7. The Developer Analogy: Adaptation in Practice
- Agentic coding tools became so capable in 2025 that the question for software engineers shifted from “can AI do this?” to “how do we manage the new challenges this creates?”
- A Google Cloud study of 5,000 developers found increased code output and quality but also increased code instability — illustrating that new capabilities come with new challenges requiring active management, not passive acceptance.
- An OpenAI researcher joked about forgetting how to program and simply pleading with Codex/GPT-5 — the speaker uses this as a light illustration of the adaptation underway, not a condemnation.
- The speaker argues all knowledge workers will increasingly need a manager mindset: set goals, delegate to AI, review and iterate on outputs to ensure alignment with goals.
Key Concepts
- Work slop: AI-generated content that appears polished and complete but lacks substance, accuracy, or genuine usefulness; creates the illusion of progress.
- AI slop fingerprints: The textual characteristics — verbosity, vagueness, repetition, and incoherence — identified by academic research as markers of low-quality AI-generated writing.
- Input vs. output measurement: A distinction in how organizations evaluate employee performance; input measurement rewards visible activity (volume of work produced), while output measurement rewards goal achievement and efficiency.
- Work theater: Work performed primarily to be seen performing it, rather than to advance organizational or mission objectives.
- Context engineering: The practice of providing AI models with sufficient context, framing, and instruction to elicit useful, high-quality outputs; broader than prompt engineering alone.
- Agentic coding: AI-assisted software development in which the model operates with significant autonomy to generate, test, and iterate on code.

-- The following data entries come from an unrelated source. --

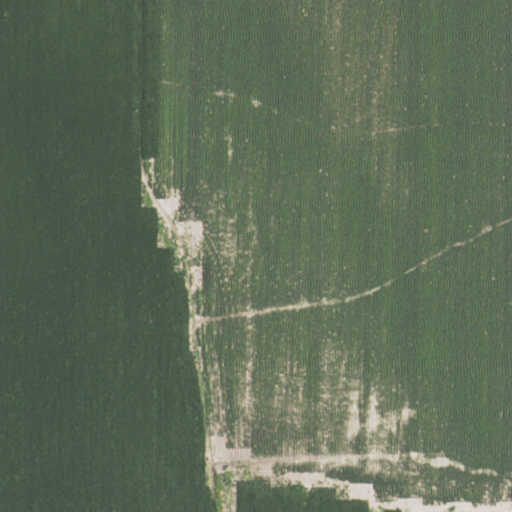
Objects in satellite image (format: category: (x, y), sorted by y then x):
road: (362, 472)
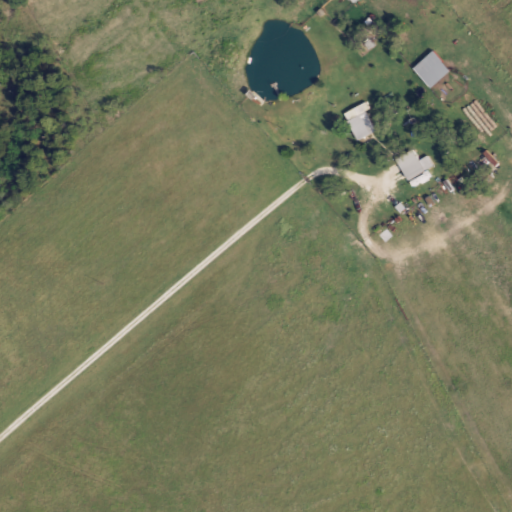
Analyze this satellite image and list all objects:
building: (438, 70)
building: (446, 88)
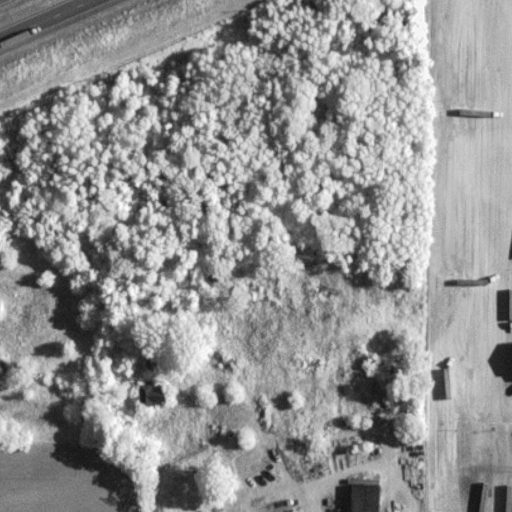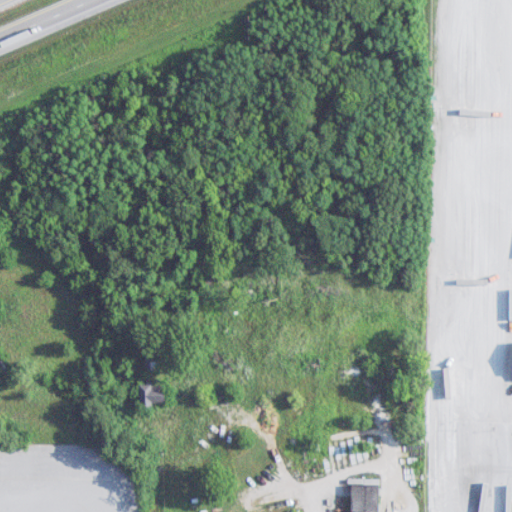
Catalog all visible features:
road: (8, 3)
road: (59, 25)
building: (152, 397)
road: (492, 436)
road: (366, 469)
building: (366, 497)
road: (62, 503)
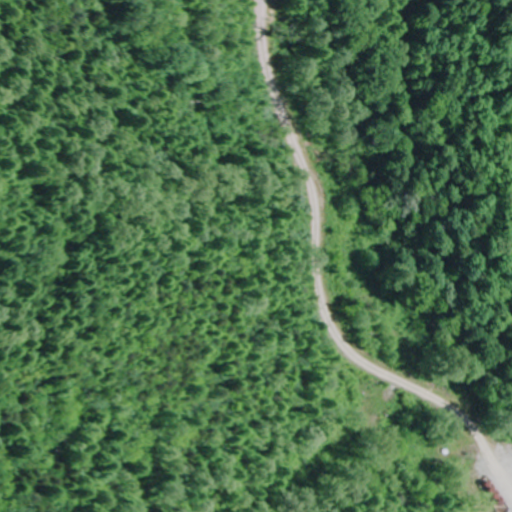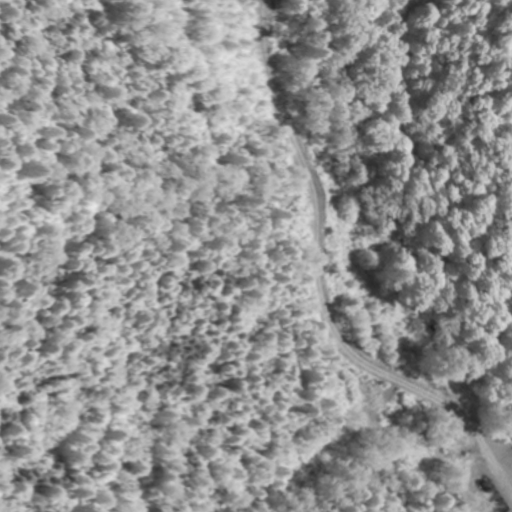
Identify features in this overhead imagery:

- Agent readiness audit: A process (referenced as conducted by the speaker’s organization) that evaluates how prepared an organization’s leadership and teams are to effectively use AI agents.

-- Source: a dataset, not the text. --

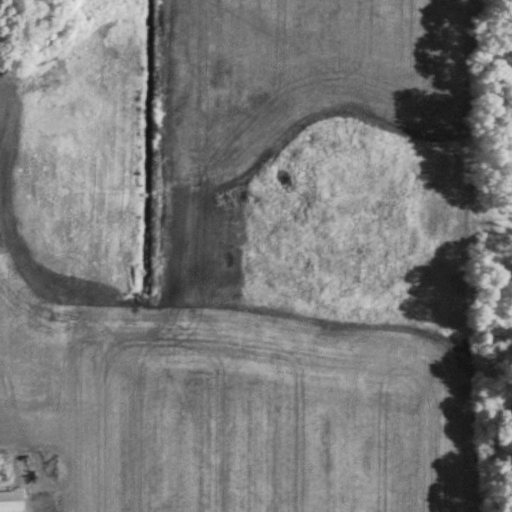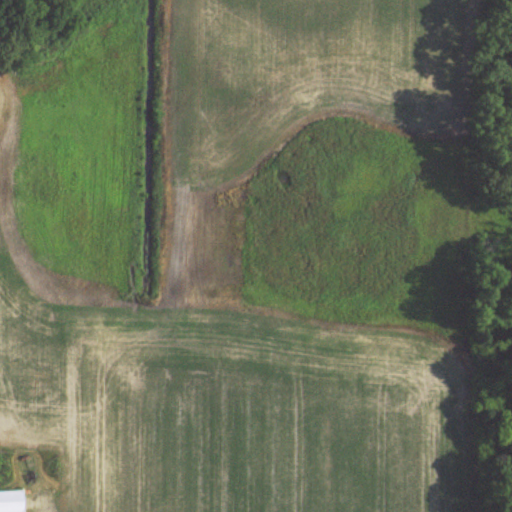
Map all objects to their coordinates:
building: (10, 501)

- BetterUp: A workforce training and employee support company that co-produced the work slop research with Stanford’s Social Media Lab; has a commercial interest in the findings.
Summary
The speaker argues that “work slop” — the proliferation of AI-generated content that looks substantial but delivers little value — is a genuine and costly phenomenon, but that blaming AI models for it is a misdiagnosis. The models are capable enough; the problem lies in the human and organizational systems into which they have been inserted. Where incentive structures reward visible activity over actual goal achievement, AI simply supercharges the production of performative, low-value work. Where assignments were already unnecessary, AI makes it faster and easier to complete them without forcing anyone to question whether they should exist. The speaker’s remedies operate at two levels: organizationally, leaders must restructure incentives to prioritize outcomes, eliminate legacy busywork, and align teams around new ways of working; at the individual level, organizations must invest seriously in employee AI literacy — modeling quality outputs, creating structured practice time, and fostering a culture of editing and iteration rather than accepting first-draft AI outputs as final deliverables. Work slop is framed as an inevitable but surmountable waypoint in the transition to AI-integrated work, one that will persist as long as the underlying dysfunctions of organizational life go unaddressed.